*YOUR TASKS*
A) In the article about restoring donor eyes, how soon after death were the donor eyes retrieved?
B) Write out the passage of the article about restoring donor eyes, starting at "Scientists are working" and ending at "tissues like eyes.".
C) Summarize the article about restoring donor eyes in two sentences.

--- EXCERPT ---

In the 2010 film Repo Men, based on the novel The Repossession Mambo, society gets around this gap by crafting working biomechanical facsimiles of human organs. Things go poorly, as the film’s name suggests. When a patient is unable to make payments on their organ replacements, the titular repo men show up to take them back, inevitably killing the patient in the process.
Scientists are working toward synthetic organ replacements or biological organs and tissues printed or grown on demand, in an attempt to bridge the existing gap — hopefully without the corresponding repossession scheme. In the meantime, there are other challenges to organ retrieval and transplantation which, if addressed, could increase the number and success of transplant operations, particularly for nervous system tissues like eyes.
Researchers from the John A. Moran Eye Center at the University of Utah and colleagues from the University of Bern, The Salk Institute for Biological Studies, and the Scripps Research Institute are studying the ways in which eyes quickly degrade postmortem, and are developing methods for maintaining and restoring their functions. Their results were published in the journal Nature.
Historically, death has been thought of as a discrete moment, a flip of the switch, when the body ceases to function. Increasingly, we understand that death is more of a transition as body processes slowly shut down over the course of hours or longer. As a consequence, some organs and tissues maintain healthy function even after a person has been declared dead, making them suitable for retrieval and transplantation into another patient in need. Tissues from the central nervous system, however, including the eyes, quickly lose viability as the lines of communication between cells break down in the minutes following death.
So far, the loss of electrical activity in the eyes and central nervous system has been irreversible, severely limiting the timeline during which they can be retrieved for transplantation or study. That’s where this new line of research comes in.
In earlier experiments, researchers were able to restore activity in the photoreceptors of the retina but were unable to get them to communicate with one another, a crucial element of working vision. While investigating the cause of this loss of communication, scientists identified oxygen deprivation as the primary cause.
To solve for that challenge, scientists retrieved donor eyes within 20 minutes of death and transported them in a specialized vessel to maintain the needed levels of oxygen. Using another custom device, the team electrically stimulated the eyes and measured restored B wave activity, a first for postmortem human eyes.
Put together, researchers were able to not only jumpstart the photoreceptors but also get them talking to one another as they would in the body of a living person. The potential implications for research are vast. This could allow scientists to better study degenerative diseases of the eye and other parts of the nervous system and develop strategies for reversing their effects.
Using donated human eyes also has the benefit of avoiding the reliance on animal models, which come with a certain amount of ethical concerns and which may not directly apply to human physiology. There’s no better way than to know a new therapy works on human eyes than to make it work on human eyes. Moreover, it could extend our ability to successfully transplant donated eye tissues into living patients and restore visual function.
While we’re waiting for functional biomechanical alternatives, we have to make do with the resources we have. Extending the figurative shelf life of eye tissues is one way for us to see that future.

--- EXERCISE DATA ---

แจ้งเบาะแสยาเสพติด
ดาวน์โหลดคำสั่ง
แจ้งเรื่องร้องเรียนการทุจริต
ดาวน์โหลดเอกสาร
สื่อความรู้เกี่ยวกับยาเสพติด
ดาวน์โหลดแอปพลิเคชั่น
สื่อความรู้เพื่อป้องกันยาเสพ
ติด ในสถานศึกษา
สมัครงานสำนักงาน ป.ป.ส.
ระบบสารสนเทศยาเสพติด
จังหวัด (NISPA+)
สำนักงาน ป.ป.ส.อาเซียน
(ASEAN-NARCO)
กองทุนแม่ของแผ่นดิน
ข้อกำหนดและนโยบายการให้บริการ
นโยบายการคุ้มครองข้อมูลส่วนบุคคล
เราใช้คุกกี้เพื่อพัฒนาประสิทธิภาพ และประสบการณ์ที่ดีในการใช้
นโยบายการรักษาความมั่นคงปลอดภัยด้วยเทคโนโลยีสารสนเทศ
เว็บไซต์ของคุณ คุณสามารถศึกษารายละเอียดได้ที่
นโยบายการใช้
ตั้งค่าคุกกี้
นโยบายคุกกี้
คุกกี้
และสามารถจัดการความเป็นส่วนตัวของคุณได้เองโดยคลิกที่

---

*EXERCISE ANSWERS*
A) Within 20 minutes of death.

B)
Scientists are working toward synthetic organ replacements or biological organs and tissues printed or grown on demand, in an attempt to bridge the existing gap — hopefully without the corresponding repossession scheme. In the meantime, there are other challenges to organ retrieval and transplantation which, if addressed, could increase the number and success of transplant operations, particularly for nervous system tissues like eyes.

C) Researchers from the University of Utah's Moran Eye Center and partner institutions found that oxygen deprivation causes eyes to lose function after death. By retrieving donor eyes within 20 minutes, keeping them oxygenated, and stimulating them electrically, they restored communication between retinal photoreceptors, which could aid research on eye diseases and the transplantation of eye tissue.